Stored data
───
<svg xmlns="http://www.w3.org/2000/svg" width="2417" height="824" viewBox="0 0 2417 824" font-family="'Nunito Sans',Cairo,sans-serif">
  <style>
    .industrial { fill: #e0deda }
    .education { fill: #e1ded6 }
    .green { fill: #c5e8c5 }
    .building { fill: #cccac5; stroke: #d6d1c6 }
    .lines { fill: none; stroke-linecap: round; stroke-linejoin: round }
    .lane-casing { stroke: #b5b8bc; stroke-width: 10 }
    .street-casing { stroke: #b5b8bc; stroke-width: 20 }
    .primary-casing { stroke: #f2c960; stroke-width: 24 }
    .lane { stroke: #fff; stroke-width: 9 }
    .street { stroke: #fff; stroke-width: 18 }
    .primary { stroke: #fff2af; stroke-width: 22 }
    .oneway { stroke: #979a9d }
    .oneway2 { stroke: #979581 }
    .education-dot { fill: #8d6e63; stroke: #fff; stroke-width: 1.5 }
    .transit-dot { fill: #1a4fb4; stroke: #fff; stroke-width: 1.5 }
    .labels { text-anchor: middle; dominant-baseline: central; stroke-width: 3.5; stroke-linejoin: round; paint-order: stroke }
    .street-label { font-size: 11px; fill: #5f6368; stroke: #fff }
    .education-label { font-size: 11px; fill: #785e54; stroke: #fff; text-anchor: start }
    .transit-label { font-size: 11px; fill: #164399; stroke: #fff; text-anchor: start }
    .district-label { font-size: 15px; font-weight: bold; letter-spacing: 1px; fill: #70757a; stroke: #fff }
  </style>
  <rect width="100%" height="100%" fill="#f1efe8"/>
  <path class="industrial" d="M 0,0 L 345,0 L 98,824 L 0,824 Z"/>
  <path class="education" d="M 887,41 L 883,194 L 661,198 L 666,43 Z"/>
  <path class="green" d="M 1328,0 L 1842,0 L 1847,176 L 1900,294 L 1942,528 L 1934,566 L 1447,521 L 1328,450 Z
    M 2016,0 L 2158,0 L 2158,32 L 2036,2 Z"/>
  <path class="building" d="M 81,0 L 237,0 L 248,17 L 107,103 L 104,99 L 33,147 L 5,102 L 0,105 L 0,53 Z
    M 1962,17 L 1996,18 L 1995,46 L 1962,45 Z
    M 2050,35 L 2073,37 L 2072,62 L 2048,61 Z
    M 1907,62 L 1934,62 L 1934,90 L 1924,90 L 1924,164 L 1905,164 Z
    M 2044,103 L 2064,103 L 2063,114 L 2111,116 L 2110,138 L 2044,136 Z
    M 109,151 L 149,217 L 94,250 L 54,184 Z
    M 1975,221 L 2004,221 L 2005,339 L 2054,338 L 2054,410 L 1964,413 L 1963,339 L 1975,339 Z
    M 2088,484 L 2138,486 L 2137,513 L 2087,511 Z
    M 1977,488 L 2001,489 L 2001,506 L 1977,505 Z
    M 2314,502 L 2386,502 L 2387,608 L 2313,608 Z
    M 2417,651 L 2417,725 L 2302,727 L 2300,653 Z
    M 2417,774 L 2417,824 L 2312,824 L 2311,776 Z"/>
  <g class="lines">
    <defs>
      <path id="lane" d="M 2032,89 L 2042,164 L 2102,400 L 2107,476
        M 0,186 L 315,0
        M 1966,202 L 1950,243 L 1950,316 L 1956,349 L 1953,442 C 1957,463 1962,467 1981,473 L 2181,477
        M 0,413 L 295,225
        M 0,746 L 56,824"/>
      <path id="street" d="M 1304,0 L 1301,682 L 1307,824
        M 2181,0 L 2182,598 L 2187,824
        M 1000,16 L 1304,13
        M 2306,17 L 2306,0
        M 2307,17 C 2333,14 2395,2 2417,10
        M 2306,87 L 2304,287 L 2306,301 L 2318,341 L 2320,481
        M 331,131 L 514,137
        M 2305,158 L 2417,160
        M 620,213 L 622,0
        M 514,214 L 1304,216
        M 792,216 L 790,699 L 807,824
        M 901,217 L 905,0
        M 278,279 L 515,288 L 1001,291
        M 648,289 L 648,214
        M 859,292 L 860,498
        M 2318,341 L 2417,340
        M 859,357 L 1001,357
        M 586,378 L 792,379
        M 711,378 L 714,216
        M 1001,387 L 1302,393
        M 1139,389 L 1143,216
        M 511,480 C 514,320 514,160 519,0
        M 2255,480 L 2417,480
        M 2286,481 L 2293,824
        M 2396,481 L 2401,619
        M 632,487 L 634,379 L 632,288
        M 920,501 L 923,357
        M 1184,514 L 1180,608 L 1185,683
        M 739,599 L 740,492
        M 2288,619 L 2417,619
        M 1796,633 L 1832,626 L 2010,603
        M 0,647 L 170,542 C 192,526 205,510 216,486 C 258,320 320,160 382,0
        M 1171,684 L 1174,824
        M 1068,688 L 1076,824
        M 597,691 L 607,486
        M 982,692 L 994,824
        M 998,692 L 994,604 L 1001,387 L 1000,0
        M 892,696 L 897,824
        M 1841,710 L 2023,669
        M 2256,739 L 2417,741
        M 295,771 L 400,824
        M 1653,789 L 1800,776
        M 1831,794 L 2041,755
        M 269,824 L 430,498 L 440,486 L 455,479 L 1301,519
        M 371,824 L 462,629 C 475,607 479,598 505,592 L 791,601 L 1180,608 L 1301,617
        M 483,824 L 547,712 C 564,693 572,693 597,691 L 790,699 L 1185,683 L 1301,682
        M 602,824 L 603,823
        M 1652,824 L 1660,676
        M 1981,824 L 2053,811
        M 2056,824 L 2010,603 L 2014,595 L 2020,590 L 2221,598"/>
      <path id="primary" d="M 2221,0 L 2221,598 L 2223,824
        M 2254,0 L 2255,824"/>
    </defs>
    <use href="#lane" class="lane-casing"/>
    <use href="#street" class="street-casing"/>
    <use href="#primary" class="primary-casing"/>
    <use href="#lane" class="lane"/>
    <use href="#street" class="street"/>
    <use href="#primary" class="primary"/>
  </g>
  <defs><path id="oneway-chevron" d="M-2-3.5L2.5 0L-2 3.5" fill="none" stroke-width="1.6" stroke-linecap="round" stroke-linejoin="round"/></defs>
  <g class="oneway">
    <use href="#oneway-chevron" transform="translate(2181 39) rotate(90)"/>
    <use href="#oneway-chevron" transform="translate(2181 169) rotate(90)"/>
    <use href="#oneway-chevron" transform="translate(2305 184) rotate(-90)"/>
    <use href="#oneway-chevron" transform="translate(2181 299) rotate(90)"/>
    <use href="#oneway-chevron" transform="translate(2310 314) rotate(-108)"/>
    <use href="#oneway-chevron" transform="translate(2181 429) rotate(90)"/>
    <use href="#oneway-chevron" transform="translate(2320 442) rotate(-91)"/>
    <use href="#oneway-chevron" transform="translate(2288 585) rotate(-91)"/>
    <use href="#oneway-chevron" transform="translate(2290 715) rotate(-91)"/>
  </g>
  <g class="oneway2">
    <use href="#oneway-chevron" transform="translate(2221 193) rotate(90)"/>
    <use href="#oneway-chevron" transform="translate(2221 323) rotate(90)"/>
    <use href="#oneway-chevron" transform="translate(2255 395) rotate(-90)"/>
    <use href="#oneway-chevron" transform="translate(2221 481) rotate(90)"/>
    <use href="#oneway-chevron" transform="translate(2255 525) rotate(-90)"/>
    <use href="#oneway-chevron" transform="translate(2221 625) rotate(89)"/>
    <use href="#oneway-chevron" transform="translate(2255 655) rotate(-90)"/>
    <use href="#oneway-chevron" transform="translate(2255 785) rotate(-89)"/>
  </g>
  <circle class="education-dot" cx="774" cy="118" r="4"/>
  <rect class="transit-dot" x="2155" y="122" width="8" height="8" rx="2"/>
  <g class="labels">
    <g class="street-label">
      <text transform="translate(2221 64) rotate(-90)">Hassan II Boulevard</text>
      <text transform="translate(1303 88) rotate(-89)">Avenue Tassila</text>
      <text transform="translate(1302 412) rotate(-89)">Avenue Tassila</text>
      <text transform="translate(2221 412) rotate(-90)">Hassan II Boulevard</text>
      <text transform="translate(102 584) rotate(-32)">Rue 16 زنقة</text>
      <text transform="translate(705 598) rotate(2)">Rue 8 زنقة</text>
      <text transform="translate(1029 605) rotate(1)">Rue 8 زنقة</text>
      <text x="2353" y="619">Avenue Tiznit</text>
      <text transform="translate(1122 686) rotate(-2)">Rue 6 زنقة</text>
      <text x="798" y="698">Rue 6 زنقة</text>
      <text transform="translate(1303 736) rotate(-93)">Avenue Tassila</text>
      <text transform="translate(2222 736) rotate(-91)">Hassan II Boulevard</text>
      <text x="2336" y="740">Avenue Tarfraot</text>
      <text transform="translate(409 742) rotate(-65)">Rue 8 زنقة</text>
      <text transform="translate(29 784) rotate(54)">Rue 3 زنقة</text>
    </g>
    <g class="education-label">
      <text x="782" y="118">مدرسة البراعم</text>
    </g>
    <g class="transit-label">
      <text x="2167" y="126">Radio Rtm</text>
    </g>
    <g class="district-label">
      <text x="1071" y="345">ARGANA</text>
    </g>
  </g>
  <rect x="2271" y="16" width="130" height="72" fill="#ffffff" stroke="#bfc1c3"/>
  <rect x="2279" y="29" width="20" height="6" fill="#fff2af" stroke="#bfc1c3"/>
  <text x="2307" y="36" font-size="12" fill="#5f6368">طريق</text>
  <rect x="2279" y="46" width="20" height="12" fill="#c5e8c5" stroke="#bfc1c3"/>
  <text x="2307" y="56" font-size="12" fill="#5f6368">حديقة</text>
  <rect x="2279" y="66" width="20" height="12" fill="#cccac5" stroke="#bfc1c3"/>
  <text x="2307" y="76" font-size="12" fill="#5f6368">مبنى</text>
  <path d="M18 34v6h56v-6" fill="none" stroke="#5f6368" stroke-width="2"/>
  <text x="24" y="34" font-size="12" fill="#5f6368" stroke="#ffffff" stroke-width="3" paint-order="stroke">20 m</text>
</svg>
───
** Activity **
Search the entries for the word "lines". Copy each line where it appears.

** Task answer **
    .lines { fill: none; stroke-linecap: round; stroke-linejoin: round }
  <g class="lines">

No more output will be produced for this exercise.